Troubling Cyber Attack Necessitates Enhanced Federal Coordination
The Department of Homeland Security’s Cybersecurity and Infrastructure Security Agency, or CISA, reported yesterday that the Federal Bureau of Investigation, the Office of the Director of Intelligence and CISA itself had created a Cyber Unified Coordination Group. The move was necessary given the alarming cyber compromise, a Trojan-style attack by threat-actor UNC2452 with ties to Russia. The attack, identified by FireEye, reached North American, European, Asian and Middle Eastern governments, technology firms, telecommunications, consulting companies and other entities, the company said.
The United States response has the FBI, CISA and ODNI—as they are known—working together on a larger coordinated scale to handle the major cyber incident. The FBI is leading the group’s response and is investigating and performing the intelligence needed to attribute, pursue and disrupt the responsible perpetrators, CISA explained. The ODNI is coordinating information gained from the intelligence community about the attack, while CISA leads the asset response activities.
“The Cyber Unified Coordination Group is intended to unify the individual efforts of these agencies as they focus on their separate responsibilities,” a CISA official stated. “This is a developing situation, and while we continue to work to understand the full extent of this campaign, we know this compromise has affected networks within the federal government.”
Earlier in the week, all federal civilian agencies were immediately instructed to examine their networks for any compromise, due to software update weaknesses in SolarWinds Orion Network Management Products. CISA also directed the federal agencies to stop using SolarWinds Orion products.

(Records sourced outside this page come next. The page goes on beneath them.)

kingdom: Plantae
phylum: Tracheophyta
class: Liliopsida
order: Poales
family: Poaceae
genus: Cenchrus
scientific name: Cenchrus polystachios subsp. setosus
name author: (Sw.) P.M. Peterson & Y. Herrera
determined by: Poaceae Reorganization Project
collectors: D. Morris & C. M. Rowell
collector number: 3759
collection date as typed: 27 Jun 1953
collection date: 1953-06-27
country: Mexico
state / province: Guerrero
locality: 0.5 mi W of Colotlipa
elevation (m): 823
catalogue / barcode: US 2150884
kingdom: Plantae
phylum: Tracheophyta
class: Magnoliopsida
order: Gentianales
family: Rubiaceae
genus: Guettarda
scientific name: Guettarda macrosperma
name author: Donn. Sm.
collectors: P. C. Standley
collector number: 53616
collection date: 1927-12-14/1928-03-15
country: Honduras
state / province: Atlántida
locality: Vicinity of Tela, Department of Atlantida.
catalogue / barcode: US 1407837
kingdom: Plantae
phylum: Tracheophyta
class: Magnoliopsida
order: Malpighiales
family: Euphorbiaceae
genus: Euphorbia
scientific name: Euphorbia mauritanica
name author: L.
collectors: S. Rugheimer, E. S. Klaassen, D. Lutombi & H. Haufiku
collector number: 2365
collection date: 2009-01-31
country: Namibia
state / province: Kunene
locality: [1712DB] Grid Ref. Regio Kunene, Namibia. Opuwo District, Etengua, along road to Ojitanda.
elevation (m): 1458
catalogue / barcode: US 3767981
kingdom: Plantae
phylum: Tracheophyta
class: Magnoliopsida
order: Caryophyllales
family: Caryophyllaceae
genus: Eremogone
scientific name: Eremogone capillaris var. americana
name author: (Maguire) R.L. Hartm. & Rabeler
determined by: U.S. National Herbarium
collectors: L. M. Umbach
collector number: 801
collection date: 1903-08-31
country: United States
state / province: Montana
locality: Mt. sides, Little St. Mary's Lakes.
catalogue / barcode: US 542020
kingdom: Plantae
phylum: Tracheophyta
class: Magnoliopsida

“The compromise of SolarWinds’ Orion Network Management Products poses unacceptable risks to the security of federal networks,” said Brandon Wales, CISA Acting Director.
FireEye clarified that the UNC2452 actors entered victims’ networks through orchestrated, Trojanized updates to SolarWinds’ Orion Information Technology monitoring and management software.
“This campaign may have begun as early as Spring 2020 and is currently ongoing,” the company said. “Post-compromise activity following this supply chain compromise has included lateral movement and data theft. The campaign is the work of a highly skilled actor and the operation was conducted with significant operational security.”